Non-Free Agents of Note
Edwin Encarnacion, 3B, Toronto Blue Jays
Contract Details: 2 years, 7.6 million (09-2m, 10-4.7m)
Notes: This starts a couple of third basemen who recently signed contracts, before they get to free agency. With Encarnacion, the Reds were simply buying out a couple of arbitration years, but the numbers fit into the overall picture of what Tejada could command. Interestingly enough, the Reds traded Encarnacion to the Blue Jays mid-season for Scott Rolen.
Chipper Jones, 3B, Atlanta Braves
Contract Details: 3 years, 42 million (10-13m, 11-13m, 12-13m, 13-7m option)
Notes: Jones is the outlier of all outliers, since he's a franchise icon in Atlanta and could end up in the Hall of Fame some day. The Braves couldn't have let Chipper walk out the door, but after flirting with .400, his leverage was very high to get a huge deal done. Thus, this three-year deal, averaging 13 million per. Was an aging player worth this? I'm not sure, but it's definitely going to be the contract Tejada's agent bases his sales pitches around.
Ryan Zimmerman, 3B, Washington Nationals
Contract Details: 5 years, 45 million (09-3.325m, 10-6.25m, 11-8.925m, 12-12m, 13-14m)
Notes: Another deal which bought out part of Zimmerman's arbitration years. This also goes for Troy Tulowitski and Ryan Braun's new deals. Zimmerman got a nice bump and quite the salary security for the next five years.
The Breaking News
Jack Wilson, SS, Seattle Mariners
Contract Details: 2 years 10 million (10-5 million, 11-5 million)
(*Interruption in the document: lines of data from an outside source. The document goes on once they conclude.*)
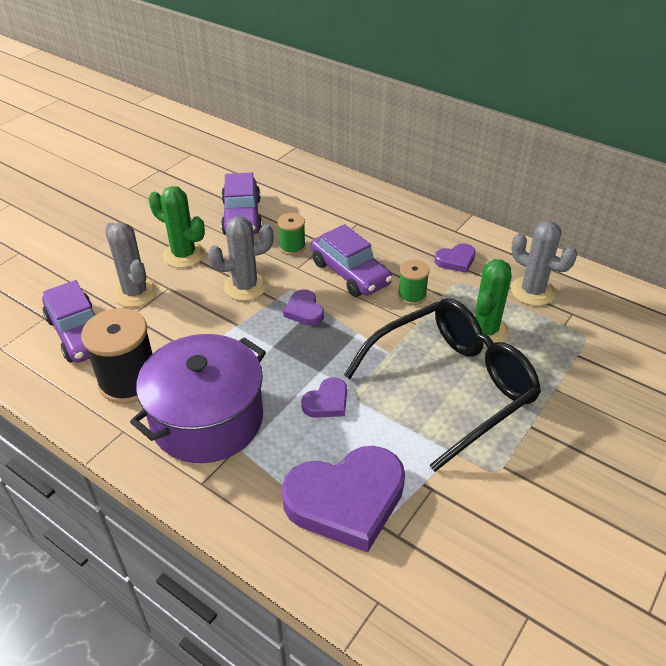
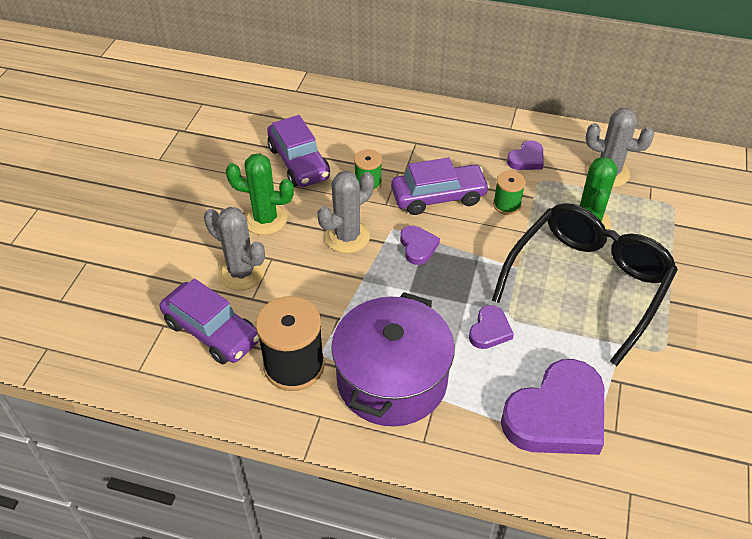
camera: 20 degrees left, 5 degrees up
(304, 311) = (418, 247): purple heart -> purple heart turned 150 degrees counterclockwise
(350, 273) = (438, 197): purple car -> purple car turned 45 degrees counterclockwise

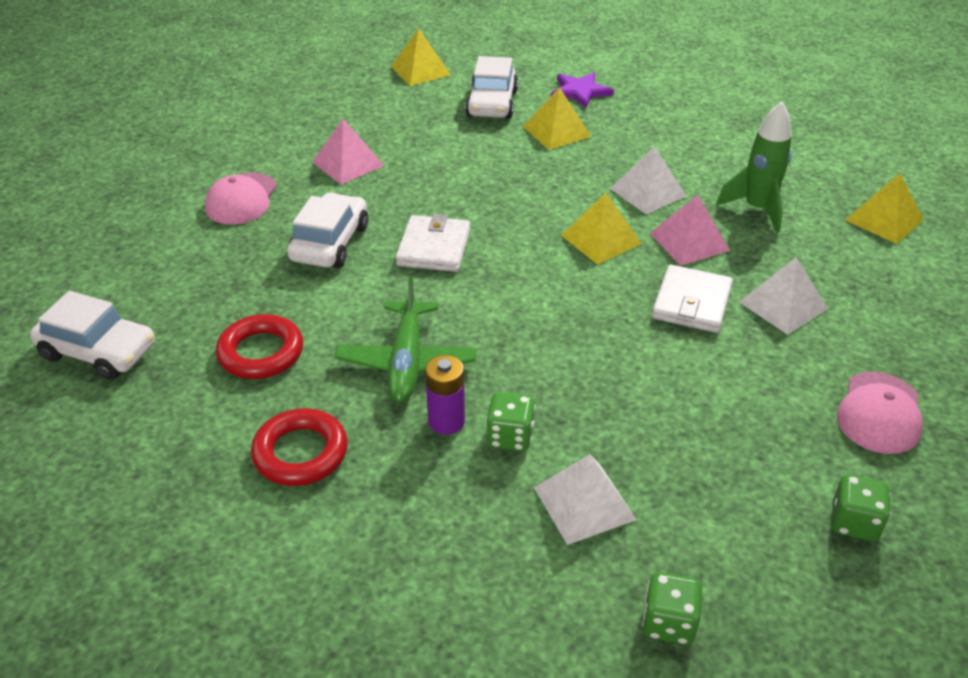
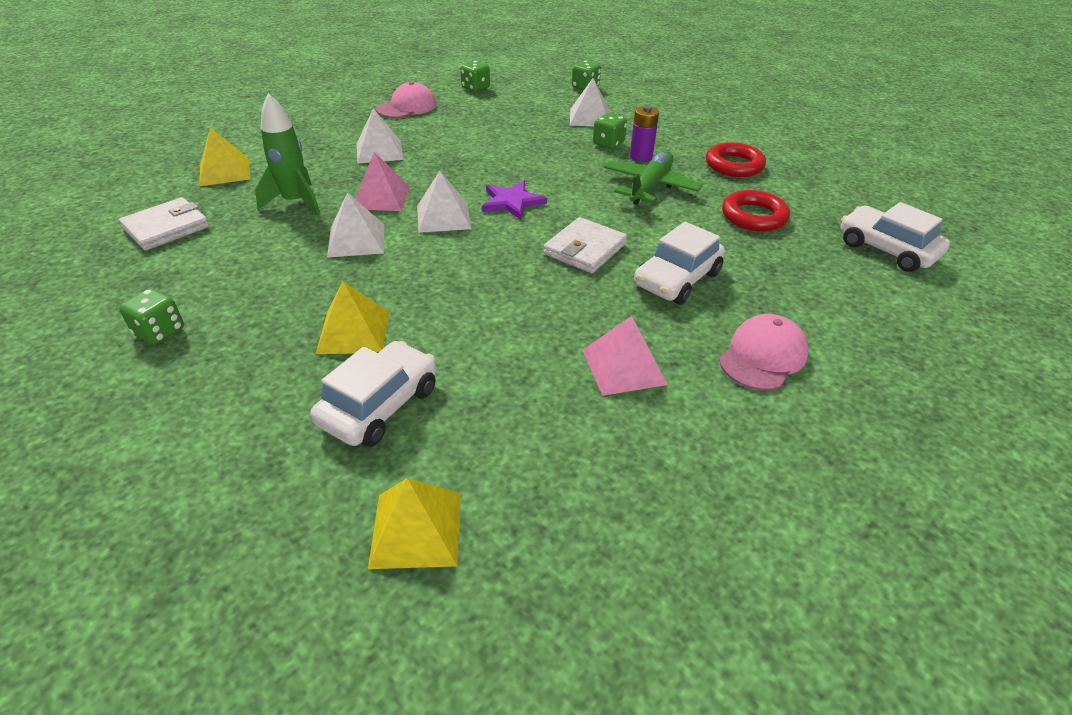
camera: 155 degrees left, 0 degrees up
(580, 92) = (250, 385): purple star -> purple star (512, 202)
(601, 239) = (443, 217): yellow pyramid -> white pyramid
(679, 97) = (159, 332): none -> green dice
(692, 303) = (433, 166): white wallet -> white wallet (166, 228)

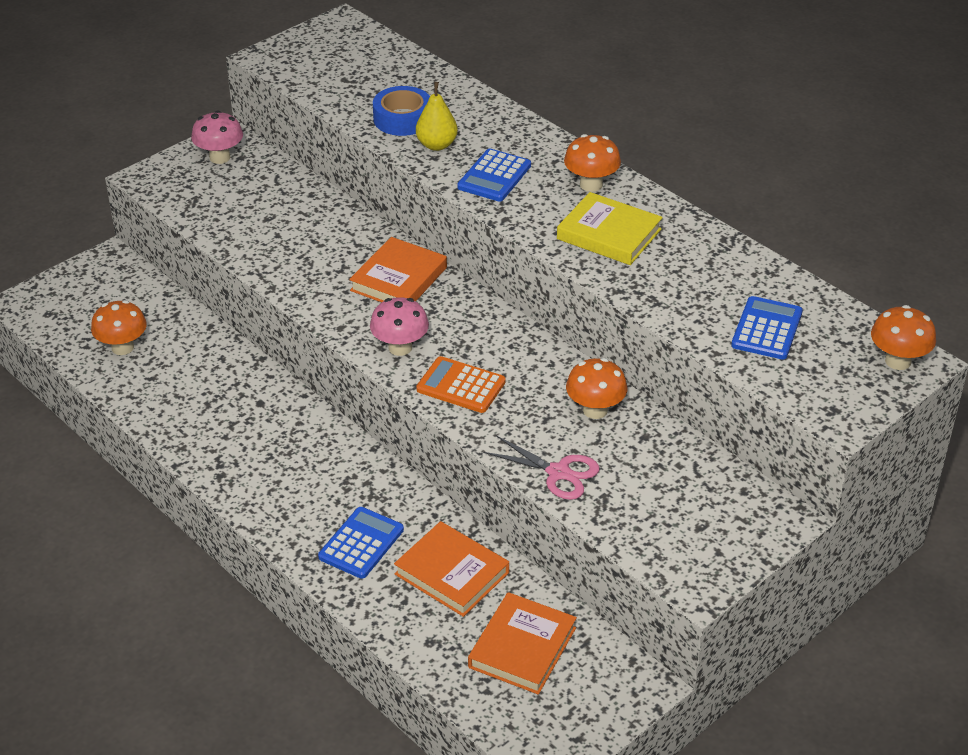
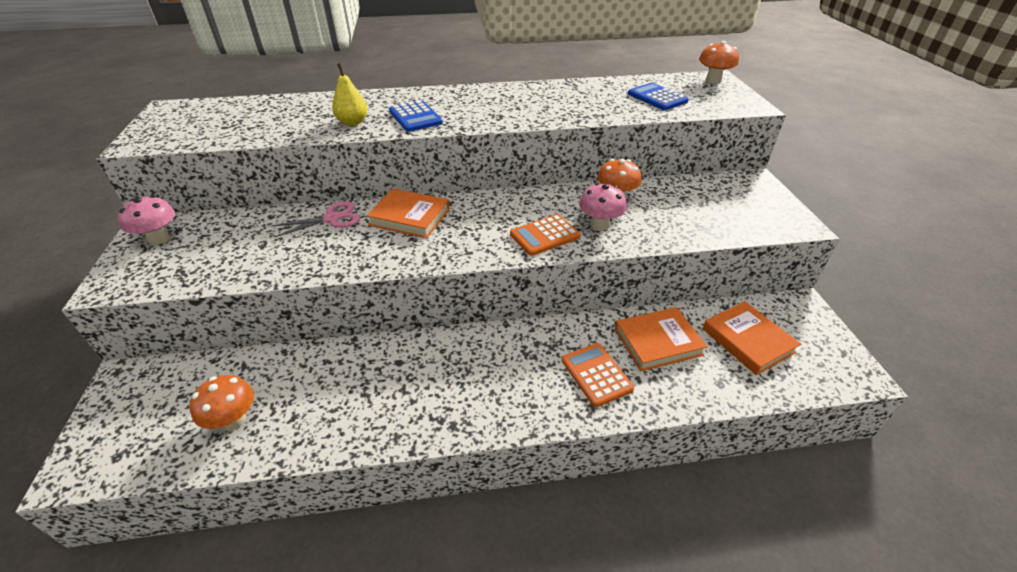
camera: 55 degrees left, 0 degrees up
(361, 543) = (596, 374): blue calculator -> orange calculator
(399, 279) = (410, 217): orange book -> orange book turned 45 degrees counterclockwise
(400, 347) = (478, 244): pink mushroom -> pink mushroom (599, 225)
(402, 119) = (305, 123): blue tape -> none
(558, 473) = (663, 232): pink scissors -> pink scissors (332, 218)
(591, 184) = (469, 96): orange mushroom -> none
(609, 234) = (521, 106): yellow book -> none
Notes: Wilson avoided free agency by agreeing to a deal with the Mariners last Friday. Wilson is nowhere near the hitter Tejada is, posting a wOBA of .286, but is much better with the glove. The Mariners acquired Wilson midway through last season to replace the departed Yuniesky Betancourt. Wilson had an 8.4 million dollar option, which the Mariners didn't have to exercise by coming to terms with him on this deal. If a more one-dimensional player like Wilson can get an average of 5 million per year, it doesn't bode well for Tejada, who may be moved to a less premium defensive position.
Forecast for Tejada
Taking into account Buster Olney's latest comments from above and the market from last season, it's safe to assume Tejada will sign for somewhere around 7 million per year for two years. Some team may be willing to up that number to around 9 or 10 million, but only over one season. I could see the White Sox possibly making a move here, but I don't see Tejada getting more than a two year deal from anyone. Not at his age nor when he'd have to most likely move positions. It's also highly unlikely any team would commit serious money to him as a shortstop, but don't rule out the Royals.